• **HOW TO COMPLETE THIS TASK**
Which lines hold the word "down"? Copy each of them from the material.

• **DATA EXTRACT**
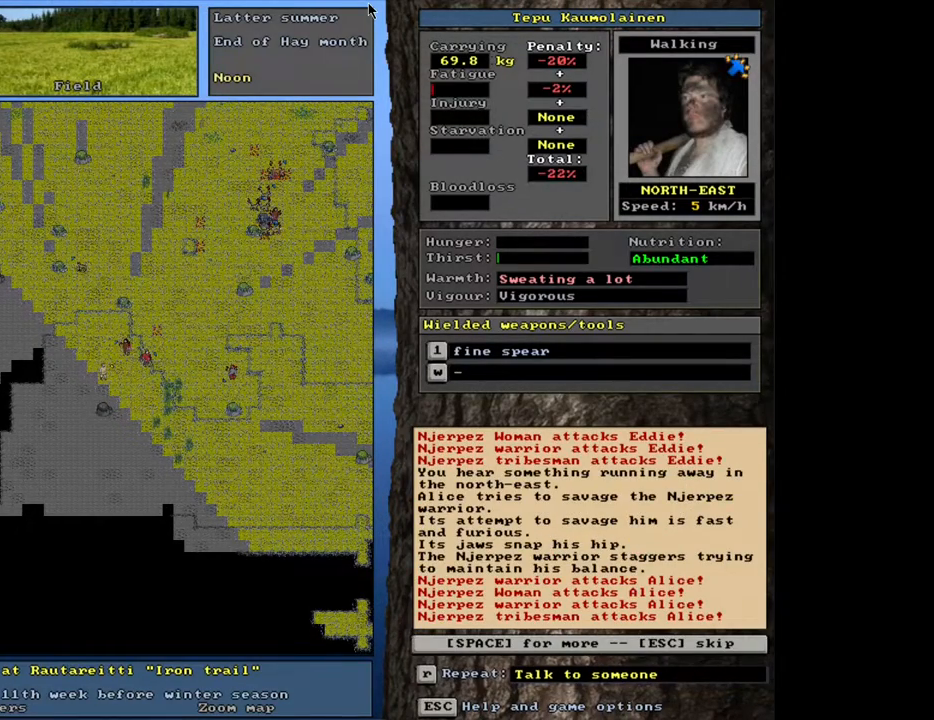
{"keys": [], "mouse": [], "events": [[133, "ctrl_l", "up"], [333, "space", "down"], [417, "space", "up"]]}
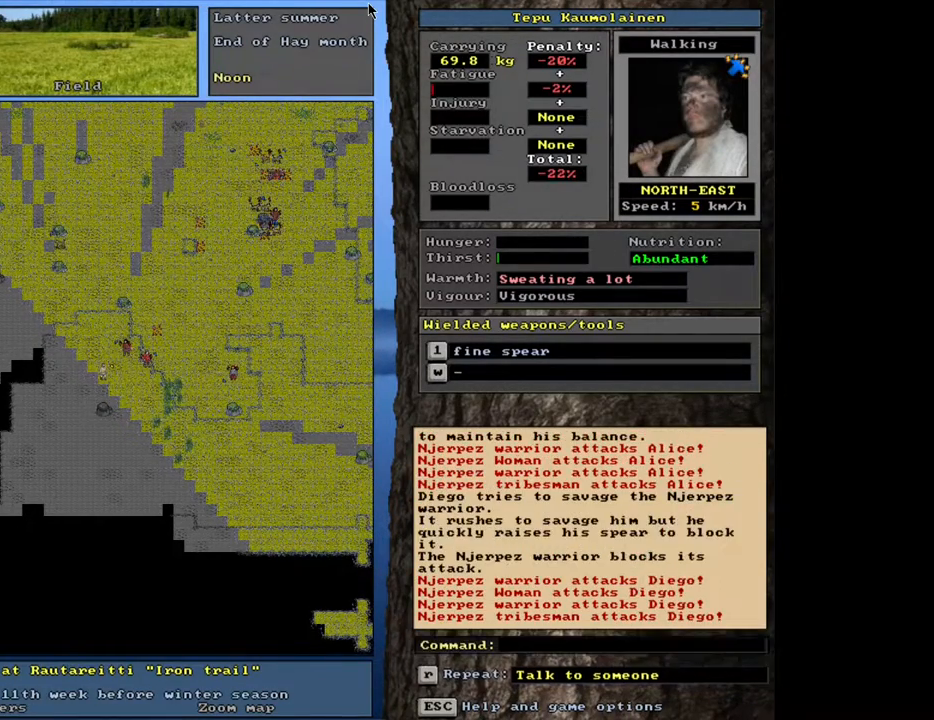
{"keys": ["ctrl_l"], "mouse": [], "events": [[417, "ctrl_l", "down"]]}
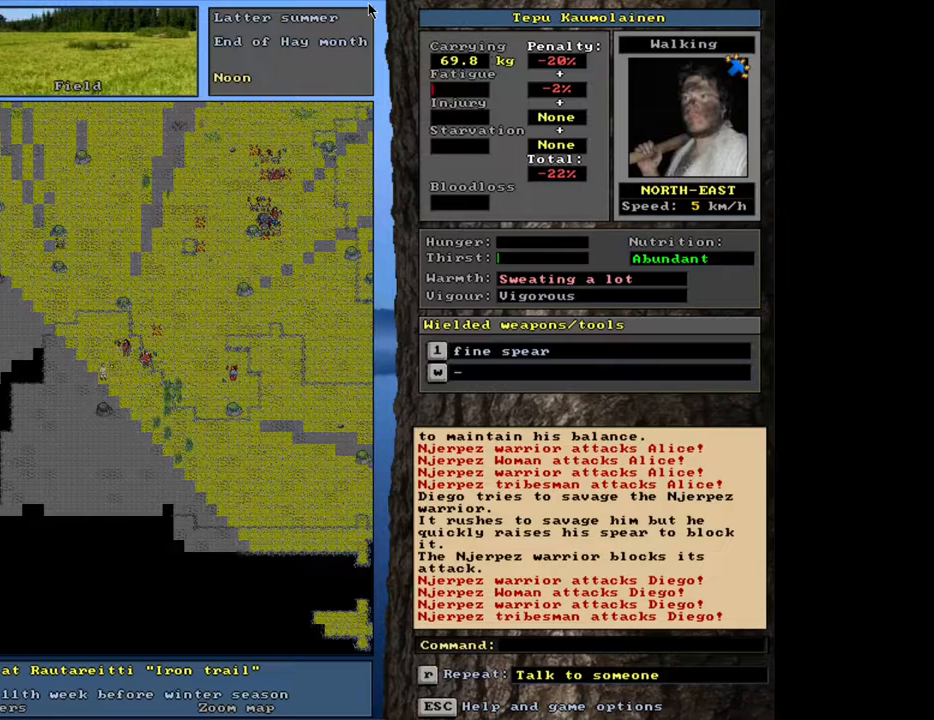
{"keys": ["ctrl_l"], "mouse": [], "events": []}
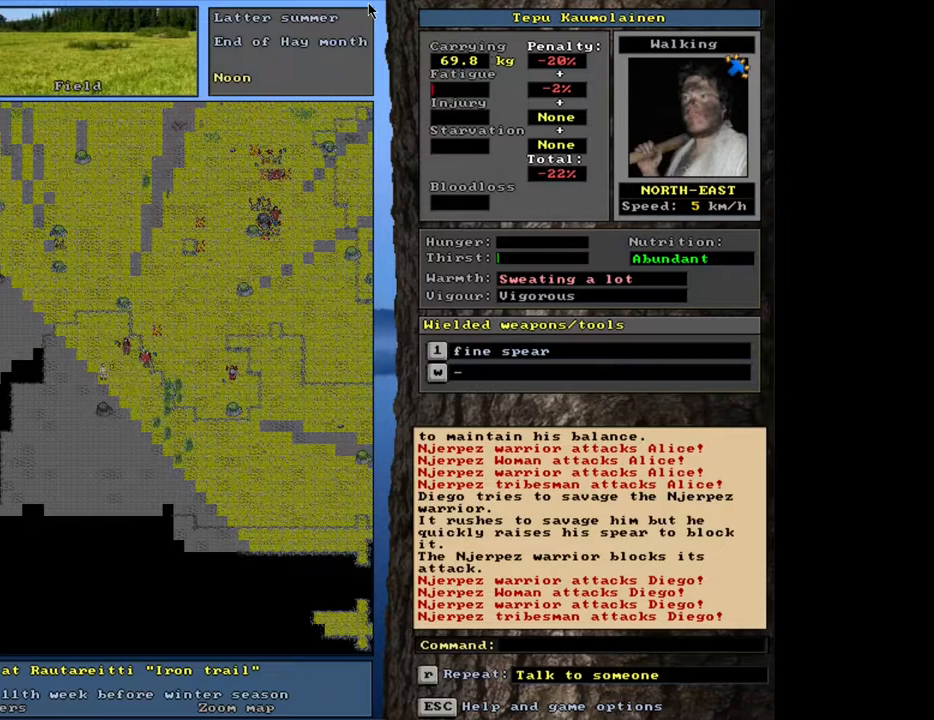
{"keys": ["ctrl_l"], "mouse": [], "events": []}
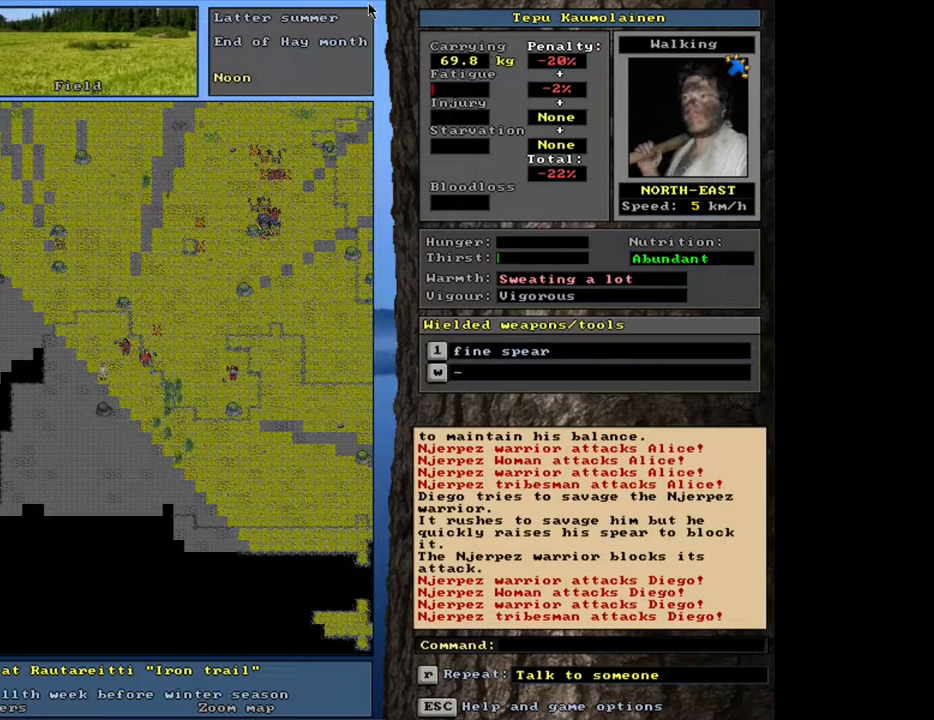
{"keys": ["ctrl_l"], "mouse": [], "events": [[217, "num9", "down"], [317, "num9", "up"]]}
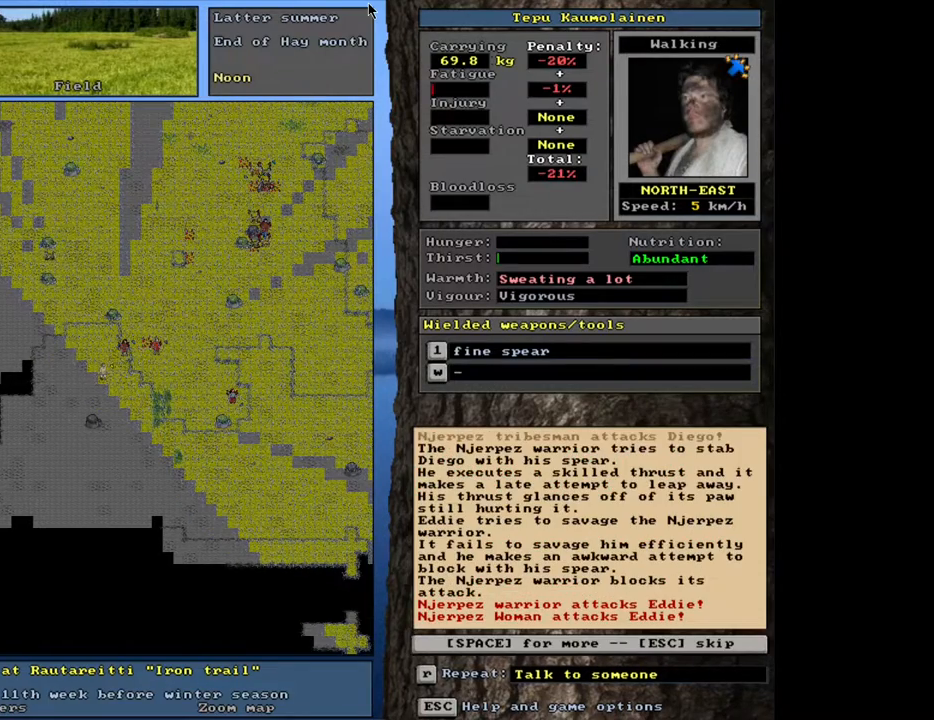
{"keys": [], "mouse": [], "events": [[100, "ctrl_l", "up"]]}
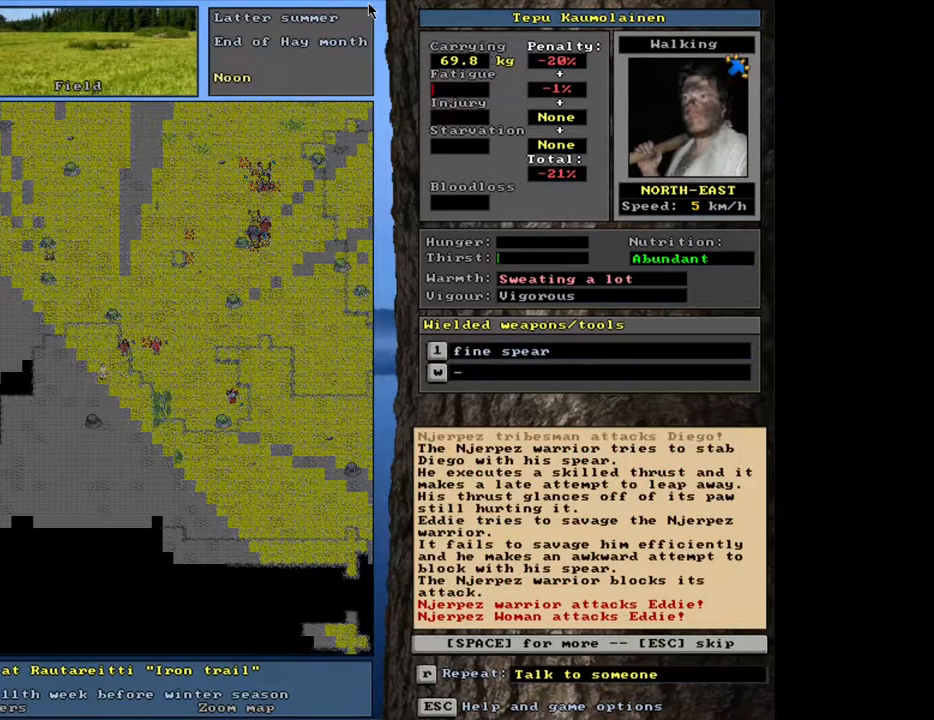
{"keys": ["ctrl_l"], "mouse": [], "events": [[133, "space", "down"], [217, "space", "up"], [467, "ctrl_l", "down"]]}
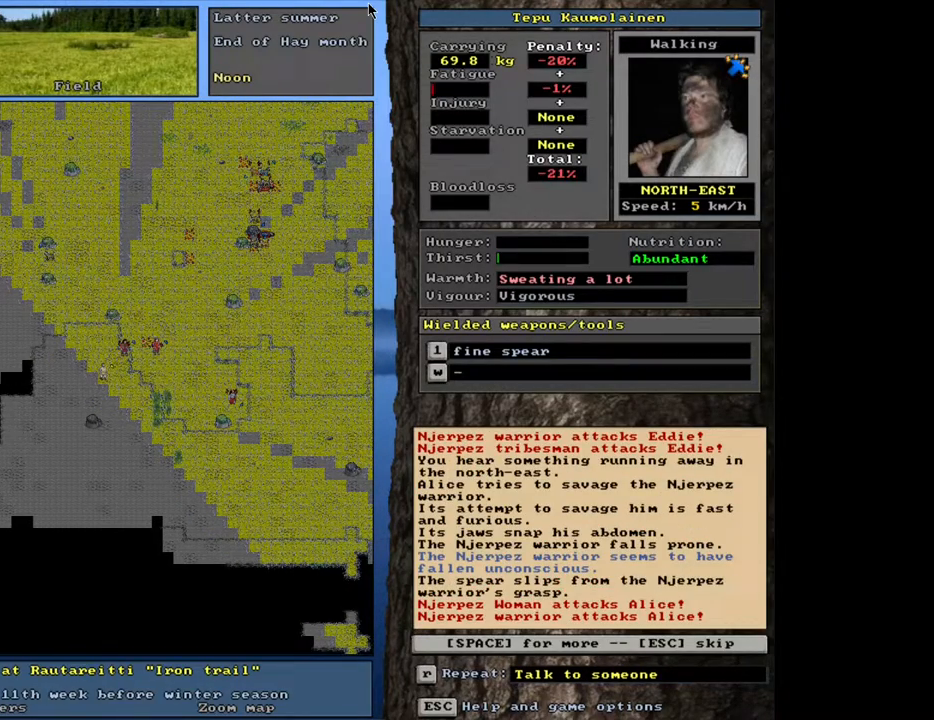
{"keys": [], "mouse": [], "events": [[17, "num9", "down"], [117, "num9", "up"], [450, "ctrl_l", "up"]]}
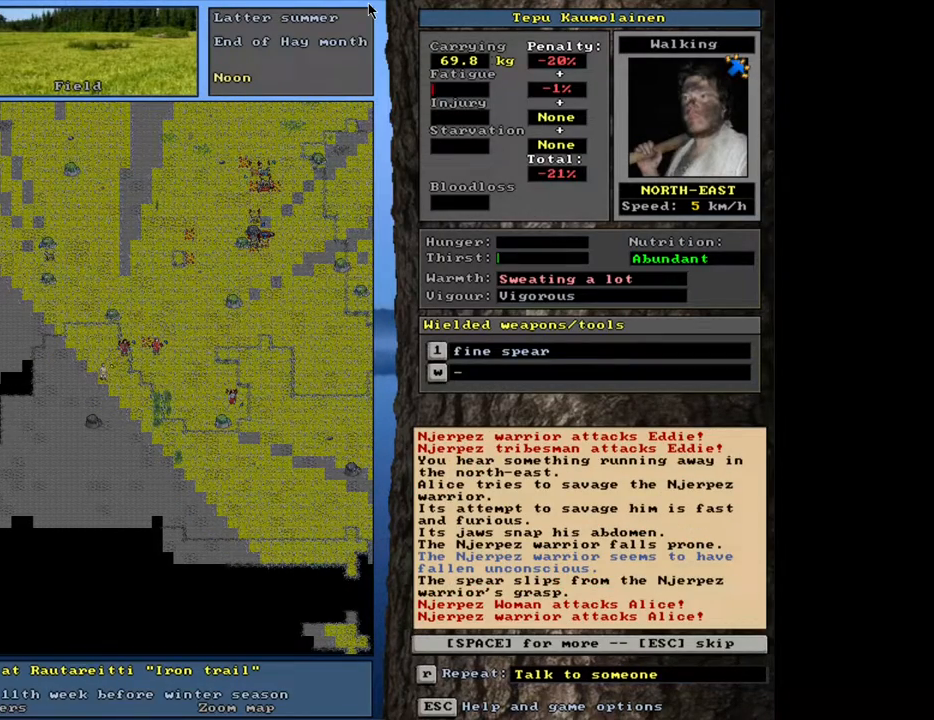
{"keys": [], "mouse": [], "events": [[133, "space", "down"], [200, "space", "up"]]}
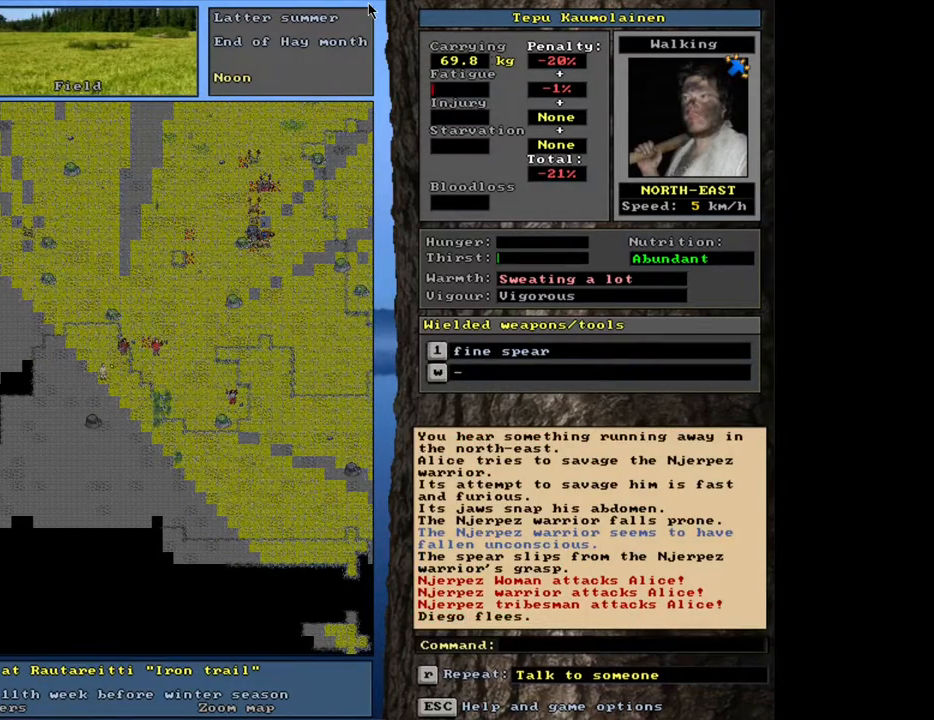
{"keys": ["ctrl_l"], "mouse": [], "events": [[33, "ctrl_l", "down"], [83, "num9", "down"], [200, "num9", "up"]]}
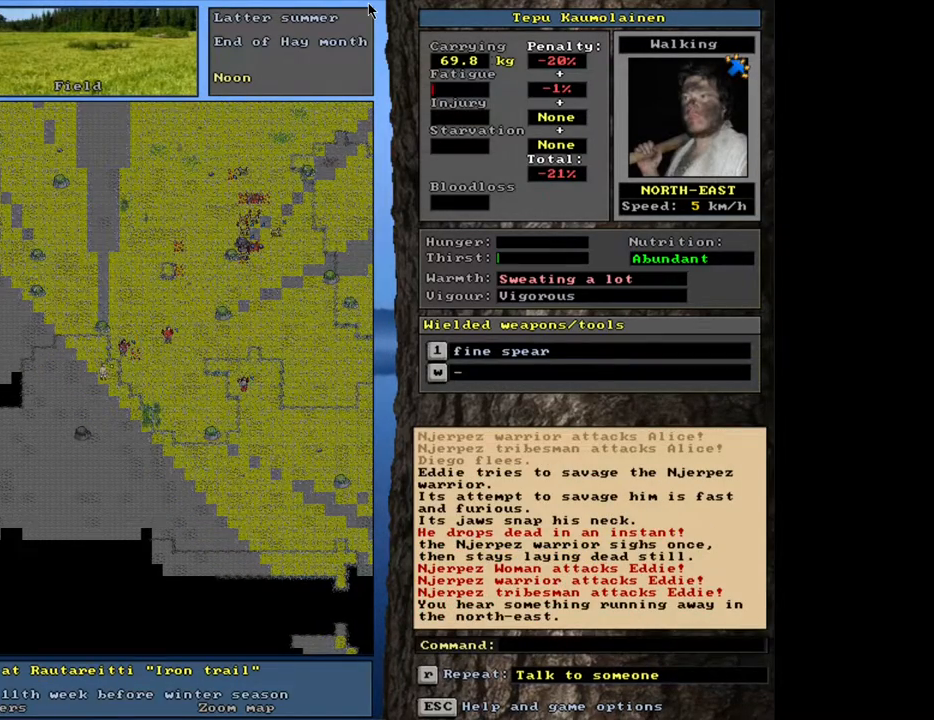
{"keys": [], "mouse": [], "events": [[350, "ctrl_l", "up"]]}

• **RESULT OF THIS TASK**
{"keys": [], "mouse": [], "events": [[133, "ctrl_l", "up"], [333, "space", "down"], [417, "space", "up"]]}
{"keys": ["ctrl_l"], "mouse": [], "events": [[417, "ctrl_l", "down"]]}
{"keys": ["ctrl_l"], "mouse": [], "events": [[217, "num9", "down"], [317, "num9", "up"]]}
{"keys": ["ctrl_l"], "mouse": [], "events": [[133, "space", "down"], [217, "space", "up"], [467, "ctrl_l", "down"]]}
{"keys": [], "mouse": [], "events": [[17, "num9", "down"], [117, "num9", "up"], [450, "ctrl_l", "up"]]}
{"keys": [], "mouse": [], "events": [[133, "space", "down"], [200, "space", "up"]]}
{"keys": ["ctrl_l"], "mouse": [], "events": [[33, "ctrl_l", "down"], [83, "num9", "down"], [200, "num9", "up"]]}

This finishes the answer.